There is of course always the interpretation and perfection of the phrasing, dynamic and tempo but that does not help to make it more like Bachs own vision.
Performance practise has changed over the years, and it is important to perform the piece as someone in Bachs time would have done. Bach wrote a book detailing a large proportion of the ornaments and how to play them, it would be wise to follow his words here. Also it was standard to emphasise the first beat of a bar considerably.

Obviously it would be wrong to add musical artifacts such as crescendi etc.. (dynamics were terraced).
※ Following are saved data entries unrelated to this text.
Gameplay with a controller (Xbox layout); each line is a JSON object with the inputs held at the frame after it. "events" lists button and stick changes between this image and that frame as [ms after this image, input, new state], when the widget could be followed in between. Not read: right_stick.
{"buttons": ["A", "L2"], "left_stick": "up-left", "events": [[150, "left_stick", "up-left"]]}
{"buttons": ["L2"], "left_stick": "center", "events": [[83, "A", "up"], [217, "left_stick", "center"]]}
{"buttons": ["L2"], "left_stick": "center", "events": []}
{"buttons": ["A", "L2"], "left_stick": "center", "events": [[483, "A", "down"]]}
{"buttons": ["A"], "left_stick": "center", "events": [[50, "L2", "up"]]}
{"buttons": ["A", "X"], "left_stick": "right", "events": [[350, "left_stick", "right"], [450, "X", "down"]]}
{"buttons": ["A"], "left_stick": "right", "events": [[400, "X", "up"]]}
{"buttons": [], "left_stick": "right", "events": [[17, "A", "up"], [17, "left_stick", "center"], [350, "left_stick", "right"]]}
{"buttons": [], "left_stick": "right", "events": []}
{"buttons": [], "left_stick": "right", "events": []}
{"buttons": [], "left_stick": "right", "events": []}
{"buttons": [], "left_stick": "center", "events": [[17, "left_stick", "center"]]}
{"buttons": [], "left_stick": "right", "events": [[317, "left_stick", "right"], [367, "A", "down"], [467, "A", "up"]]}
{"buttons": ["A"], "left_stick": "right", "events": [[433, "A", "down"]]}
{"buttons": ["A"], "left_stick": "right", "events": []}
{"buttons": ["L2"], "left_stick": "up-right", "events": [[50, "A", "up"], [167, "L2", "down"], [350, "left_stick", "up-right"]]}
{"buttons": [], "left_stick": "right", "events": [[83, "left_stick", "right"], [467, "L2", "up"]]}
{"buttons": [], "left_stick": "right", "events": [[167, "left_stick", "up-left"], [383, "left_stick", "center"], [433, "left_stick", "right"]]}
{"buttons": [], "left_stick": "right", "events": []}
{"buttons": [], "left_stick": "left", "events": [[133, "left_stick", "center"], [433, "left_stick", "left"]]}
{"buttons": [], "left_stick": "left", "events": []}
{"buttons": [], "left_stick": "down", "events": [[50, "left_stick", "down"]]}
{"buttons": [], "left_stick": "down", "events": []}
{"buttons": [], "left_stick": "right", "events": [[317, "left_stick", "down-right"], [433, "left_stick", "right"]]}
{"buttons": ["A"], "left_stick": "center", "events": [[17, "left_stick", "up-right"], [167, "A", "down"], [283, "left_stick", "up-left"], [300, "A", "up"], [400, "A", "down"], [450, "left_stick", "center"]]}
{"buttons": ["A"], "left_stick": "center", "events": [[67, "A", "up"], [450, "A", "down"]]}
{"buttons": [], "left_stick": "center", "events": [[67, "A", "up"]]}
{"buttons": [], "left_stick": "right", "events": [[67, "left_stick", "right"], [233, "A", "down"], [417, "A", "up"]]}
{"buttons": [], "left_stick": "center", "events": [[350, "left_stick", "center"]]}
IN SHORT: Bach nor the Baroque period in general detailed the interpretation of works, but they did have different performance practise which should be adhered to.


----------



## superhorn (Mar 23, 2010)

Authenticity in Bach, or any of the great composers such as Beethoven,Brahms,Mozart, 
Schubert etc is a chimera. There is no such thing. We will never know with any certainty what long dead composers would have approved of when it comes to interpreting their music.
When you hear the HIP performances,live or recorded by such conductors and other musicians as Harnoncourt,Gardiner,Norrington,Andrew Manze,Gustav Leonhardt etc , you are hearing musicians who are dutifully going through the motions of everything that is currently believed to be correct performance pactice, and using instruments of the period,or replicas thereof, which may or may not sound exactly as they did in the past when they were new.
But just using period instruments and dutifully going through the motions of what is currently
believed to be"correct" performance practice do not in themselves guarantee anything artistically or esthetically. 
The interpretation of music is not a paint-by-numbers affair. Performers must use their own intuition and judgement. There is no one "right" way to perform any given work by any composer,living or dead. And it's so easy to get caught up in arguing and nit-picking over minor details of any given performance of a baroque or classical work rather than seeing seeing the big picture and whether the performer has brought the music vividly to life and th eoverall spirit of the performace. 
Not to get religious, but the Bible states "The letter killeth and the spirit giveth life". That's right.
It's the overall spirit of the performance that really matters. Who cares if the performer didn't execute every trill in a stylistically"correct" manner etc if that musician has given a performance which you found both exciting and moving?


----------



## HarpsichordConcerto (Jan 1, 2010)

Nothing in music from any period is really "pure and absolute", to use your words. I'm a fan of HIP, enough to know that Baroque composers were all very pragmatic composers, who 99% of the time wrote music for a particular performance in mind because their job/employer required them to (and not out of a random romantic artistic "urge" in the sense that Romantic composers might be perceived to do so). Their music was very often recycled, in part or in whole, borrowing themes from other fellow composers, for another purpose in mind, new parts composed when instrumentalists and singers were no longer at hand/replaced etc.

Music making in those days were far from our obsession now with concert perfection reproductions. Many great Baroque composers were masters at improvisation, the creation of "living" music. But with HIP, we can come much closer in spirit at the very least, to what Bach himself might have recognised.


----------